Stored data
= = =

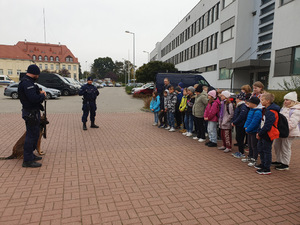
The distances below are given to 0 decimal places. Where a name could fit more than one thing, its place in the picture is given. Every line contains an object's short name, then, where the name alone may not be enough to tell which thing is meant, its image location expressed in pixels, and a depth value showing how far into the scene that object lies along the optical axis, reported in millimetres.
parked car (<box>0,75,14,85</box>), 47619
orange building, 75062
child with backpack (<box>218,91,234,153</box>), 5984
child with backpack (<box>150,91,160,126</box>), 9344
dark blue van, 16659
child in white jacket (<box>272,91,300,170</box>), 4721
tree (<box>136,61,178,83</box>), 32281
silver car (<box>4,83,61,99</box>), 20250
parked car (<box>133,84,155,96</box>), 24111
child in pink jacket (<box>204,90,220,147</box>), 6359
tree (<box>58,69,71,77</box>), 61484
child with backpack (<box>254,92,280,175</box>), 4438
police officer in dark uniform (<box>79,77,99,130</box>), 8609
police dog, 5102
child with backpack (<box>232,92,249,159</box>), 5457
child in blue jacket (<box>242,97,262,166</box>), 4918
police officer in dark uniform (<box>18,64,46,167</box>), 4391
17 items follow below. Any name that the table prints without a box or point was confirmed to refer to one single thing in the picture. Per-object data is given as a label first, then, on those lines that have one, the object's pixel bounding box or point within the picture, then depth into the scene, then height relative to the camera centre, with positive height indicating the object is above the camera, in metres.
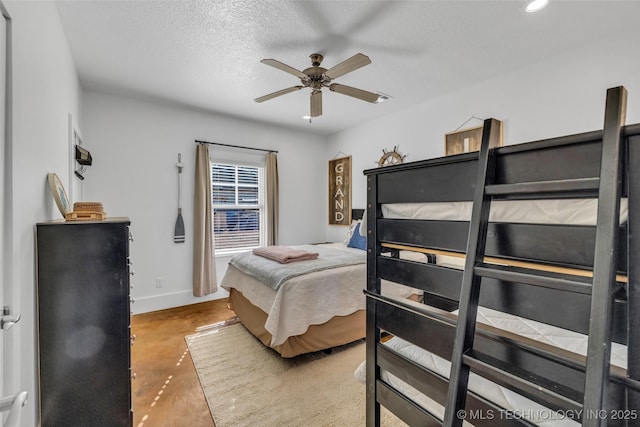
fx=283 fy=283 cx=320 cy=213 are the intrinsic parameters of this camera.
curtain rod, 3.93 +0.79
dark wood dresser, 1.39 -0.65
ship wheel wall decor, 3.98 +0.65
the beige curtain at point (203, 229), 3.84 -0.43
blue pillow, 3.69 -0.53
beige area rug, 1.77 -1.37
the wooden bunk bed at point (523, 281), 0.69 -0.23
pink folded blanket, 2.80 -0.57
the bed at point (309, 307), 2.30 -0.94
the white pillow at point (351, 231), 3.99 -0.43
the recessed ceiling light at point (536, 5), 1.84 +1.32
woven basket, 1.63 -0.10
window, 4.23 -0.12
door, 1.10 +0.08
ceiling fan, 2.06 +1.00
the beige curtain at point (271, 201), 4.50 -0.02
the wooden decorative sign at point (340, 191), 4.82 +0.18
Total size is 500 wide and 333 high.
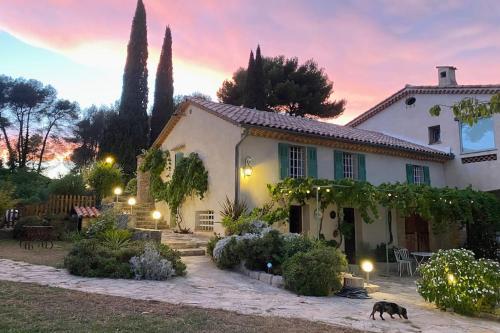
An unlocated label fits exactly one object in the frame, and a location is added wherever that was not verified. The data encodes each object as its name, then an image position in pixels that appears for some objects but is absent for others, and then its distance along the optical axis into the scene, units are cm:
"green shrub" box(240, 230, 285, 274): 1005
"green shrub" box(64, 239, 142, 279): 822
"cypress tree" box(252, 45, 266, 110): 3000
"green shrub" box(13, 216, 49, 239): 1277
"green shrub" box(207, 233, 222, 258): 1144
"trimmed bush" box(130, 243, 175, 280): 836
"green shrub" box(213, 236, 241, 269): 1027
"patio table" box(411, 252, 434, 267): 1412
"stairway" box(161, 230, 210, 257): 1208
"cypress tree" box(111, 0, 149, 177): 2898
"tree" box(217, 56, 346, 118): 3127
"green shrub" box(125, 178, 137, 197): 2118
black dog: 663
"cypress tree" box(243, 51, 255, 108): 3003
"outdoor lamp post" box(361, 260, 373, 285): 938
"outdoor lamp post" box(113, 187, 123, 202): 1884
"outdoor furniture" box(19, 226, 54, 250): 1172
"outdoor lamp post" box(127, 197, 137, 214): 1699
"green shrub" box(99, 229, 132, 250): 988
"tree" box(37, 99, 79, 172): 3591
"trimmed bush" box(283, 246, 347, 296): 837
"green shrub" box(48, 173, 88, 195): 1565
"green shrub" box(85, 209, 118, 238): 1183
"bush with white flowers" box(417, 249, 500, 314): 757
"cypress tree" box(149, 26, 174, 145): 3181
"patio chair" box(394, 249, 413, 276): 1416
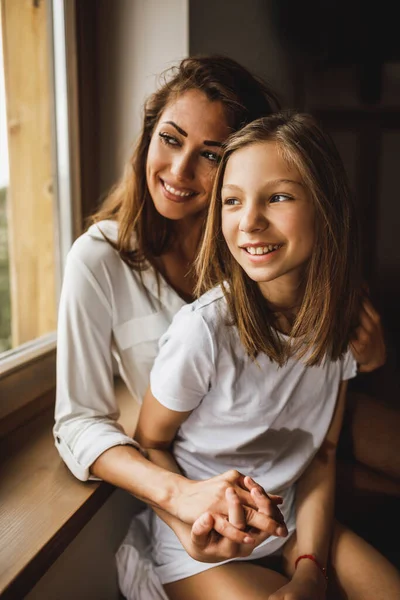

= = =

WHAT THIS TASK INVOLVES
Set the entries down exactly, but not the pictures.

REPLY
The distances below are given to 0 decimal places. Where a name could fit more than one thing, its place in the picture is given. Every line contains an object's short name, then, where the name alone may not be enough to tell which thing is meant, its image location expressed in pixels, and a depth value showing how far into the scene that object lies along the optical axis, reported in millimetres.
parked car (<box>0,75,14,85</box>), 47619
orange building, 75062
child with backpack (<box>218,91,234,153</box>), 5984
child with backpack (<box>150,91,160,126</box>), 9344
dark blue van, 16659
child in white jacket (<box>272,91,300,170</box>), 4721
tree (<box>136,61,178,83</box>), 32281
silver car (<box>4,83,61,99</box>), 20250
parked car (<box>133,84,155,96</box>), 24111
child in pink jacket (<box>204,90,220,147</box>), 6359
tree (<box>58,69,71,77</box>), 61484
child with backpack (<box>254,92,280,175</box>), 4438
police officer in dark uniform (<box>79,77,99,130</box>), 8609
police dog, 5102
child with backpack (<box>232,92,249,159</box>), 5457
child in blue jacket (<box>242,97,262,166</box>), 4918
police officer in dark uniform (<box>18,64,46,167</box>), 4391
17 items follow below. Any name that the table prints without a box or point was confirmed to refer to one single thing in the picture. Per-object data is given as a label first, then, on those lines that have one, the object's pixel bounding box or point within the picture, then depth into the scene, then height relative to the camera centre, with positive height indicating the object is above the camera, in metres.
fx=283 fy=283 cx=320 cy=213 are the intrinsic parameters of this camera.
curtain rod, 3.93 +0.79
dark wood dresser, 1.39 -0.65
ship wheel wall decor, 3.98 +0.65
the beige curtain at point (203, 229), 3.84 -0.43
blue pillow, 3.69 -0.53
beige area rug, 1.77 -1.37
the wooden bunk bed at point (523, 281), 0.69 -0.23
pink folded blanket, 2.80 -0.57
the bed at point (309, 307), 2.30 -0.94
the white pillow at point (351, 231), 3.99 -0.43
the recessed ceiling light at point (536, 5), 1.84 +1.32
woven basket, 1.63 -0.10
window, 4.23 -0.12
door, 1.10 +0.08
ceiling fan, 2.06 +1.00
the beige curtain at point (271, 201), 4.50 -0.02
the wooden decorative sign at point (340, 191), 4.82 +0.18
Total size is 500 wide and 333 high.
An unlocated label fits exactly one object in the frame, and a location is added wherever that was not verified. The data encodes each object as its name, then an image position in pixels that appears for some objects but is absent for others, and then its distance along the optical axis into the scene, units are cm:
"green shrub" box(240, 230, 285, 274): 1005
"green shrub" box(64, 239, 142, 279): 822
"cypress tree" box(252, 45, 266, 110): 3000
"green shrub" box(13, 216, 49, 239): 1277
"green shrub" box(207, 233, 222, 258): 1144
"trimmed bush" box(130, 243, 175, 280): 836
"green shrub" box(213, 236, 241, 269): 1027
"patio table" box(411, 252, 434, 267): 1412
"stairway" box(161, 230, 210, 257): 1208
"cypress tree" box(111, 0, 149, 177): 2898
"tree" box(217, 56, 346, 118): 3127
"green shrub" box(125, 178, 137, 197): 2118
black dog: 663
"cypress tree" box(243, 51, 255, 108): 3003
"outdoor lamp post" box(361, 260, 373, 285): 938
"outdoor lamp post" box(113, 187, 123, 202): 1884
"outdoor furniture" box(19, 226, 54, 250): 1172
"outdoor lamp post" box(127, 197, 137, 214): 1699
"green shrub" box(99, 229, 132, 250): 988
"tree" box(37, 99, 79, 172): 3591
"trimmed bush" box(283, 246, 347, 296): 837
"green shrub" box(48, 173, 88, 195): 1565
"green shrub" box(85, 209, 118, 238): 1183
"bush with white flowers" box(417, 249, 500, 314): 757
"cypress tree" box(149, 26, 174, 145): 3181
"patio chair" box(394, 249, 413, 276): 1416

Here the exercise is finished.